The post about "A Thousand Cuts" showed a stunning lack of understanding of what it will take to cut the budget. I am very familiar with the budget process in state government and the federal government works the same way.

In the first place, it IS Congress and the various Administrations that have put us where we are. Expecting the bureaucracy to make cuts ignores the fact that the bureaucracy exists to implement and administer laws, not interpret and adjust the impact of them. No bureaucrat, at the federal or state level, has any flexibility to make cuts in programs, and any law that gave them that authority would probably be ruled unconstitutional. No one has elected the bureaucrats and they are not really accountable to the people, they are only accountable to the specific agency or department for which they work, and then only to the extent that existing law gives them any discretion within certain parameters.
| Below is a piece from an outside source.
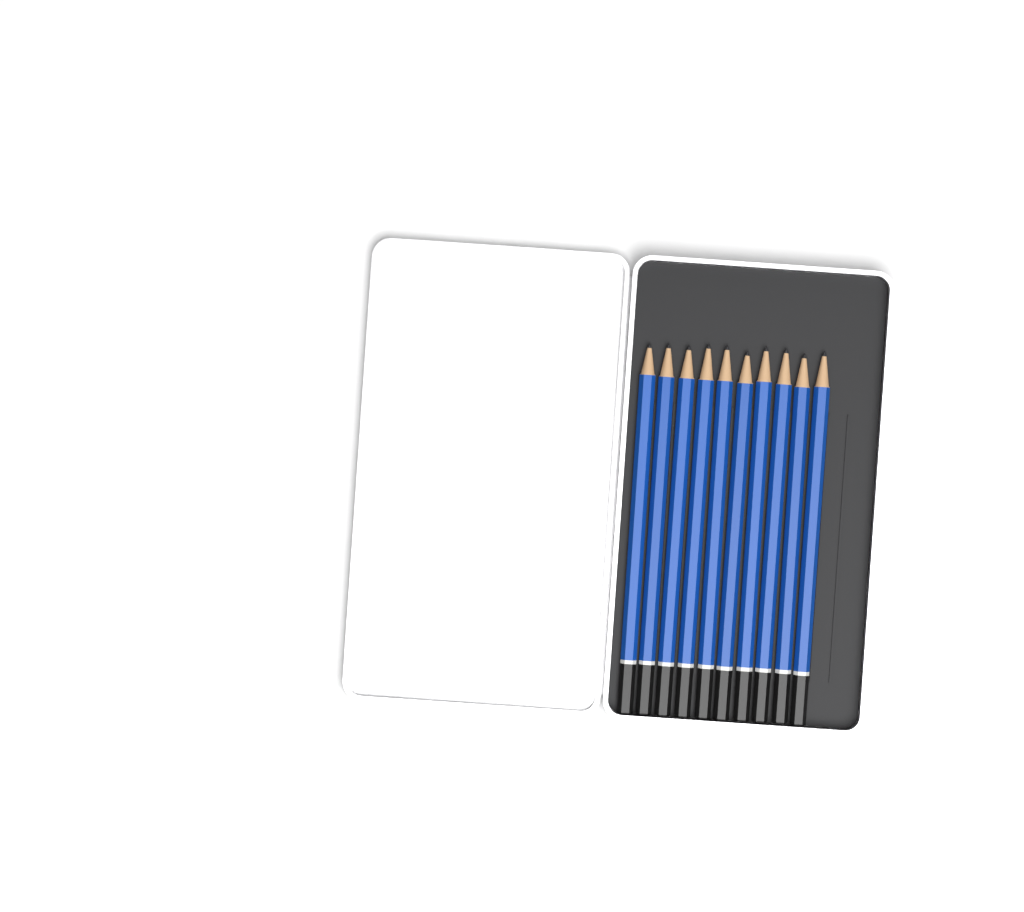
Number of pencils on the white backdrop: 10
No bureaucrat has the authority to slash whole programs. You assume they have more power than they actually have.


The reason it is so hard to cut the budget, especially nowadays, is every single government expenditure has a constituency, and groups and even individuals who may be impacted by the budget cuts all know how to contact their legislator and will fight to the death to save their piece of the pie. Once a program is created, it gets rolled over year after year because the money to pay for it has become part of an agency base budget.

The real changes that are required need a level of commitment that is hard to sustain in what is really a two year election cycle for all but the Senate. Somebody needs to engage in a process to re-engineer the services provided, and have the authority and guts to actually implement those changes. Why are we still funding the Rural Electrification program? The Energy Department was created in the 1970's to address the oil shortage. 50,000 employees and 40 years later, and how closer are we to energy independence? But the department is "baked into" the federal budget, and I'll bet a dollar that no one has gone back and revisited the original purpose for the department and asked "is this still a goal that we should pursue"? I don't mean that no on in the Energy Department does any work, but the value added work for which they were created has shifted over the years because the original goal was not attainable, or no one was willing to push towards that goal, or both.
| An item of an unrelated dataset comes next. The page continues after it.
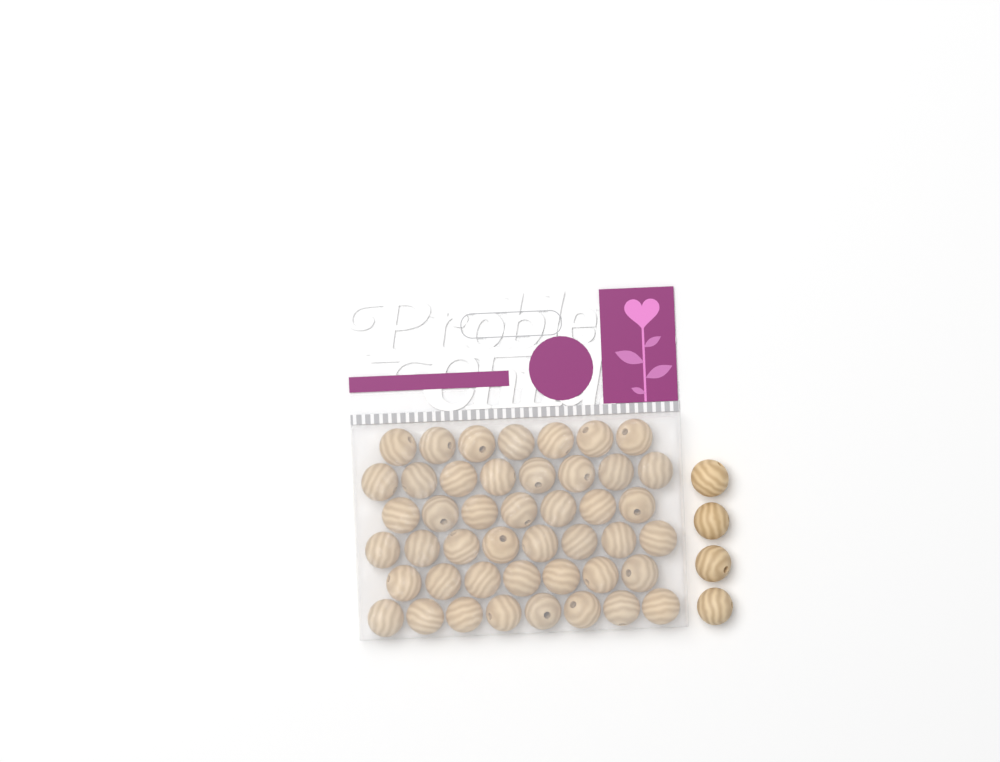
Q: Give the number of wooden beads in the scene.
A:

So the answer is to really step back and consider what services the federal government should provide, what it can provide, and at what level, but laying the responsibility for doing that at the foot of the bureaucrat is not going to get us anywhere.

I take some of these points, but Canada is doing something similar to what I proposed, so I'm not convinced it's crazy. We still need Congress to address big ticket items and locate ineffective programs; giving bureaucrats the power and a reason to save money would be a compliment, not a replacement, to the sort of restructuring this reader describes. I'm not sure how this would be unconstitutional given Congress would be giving this power to bureaucrats and could take it away. Congress is accountable even if it is not making the decisions directly.

Another reader:

Regarding "A Thousand Cuts" you write that "if the department doesn't spend its full budget the budget might get clipped the next year."  I've spent enough time working in government offices (local & state) to say you should change the phrase "might get clipped" to "will get clipped".  Department heads make sure that every cent of an annual budget is spent - often at then end of a fiscal year such spending is in haste and on completely superfluous exercises.  A conversation along these lines is long overdue - and  - if it can be conducted without the ever-present cynicism of party politics we might actually begin to make some positive changes to how government operates.  I say this with the personal belief (and my own level of cynicism) that the last thing the right wants to do is make government more efficient and responsive - that would make their "all government is bad government" mantra look as foolish as it actually is.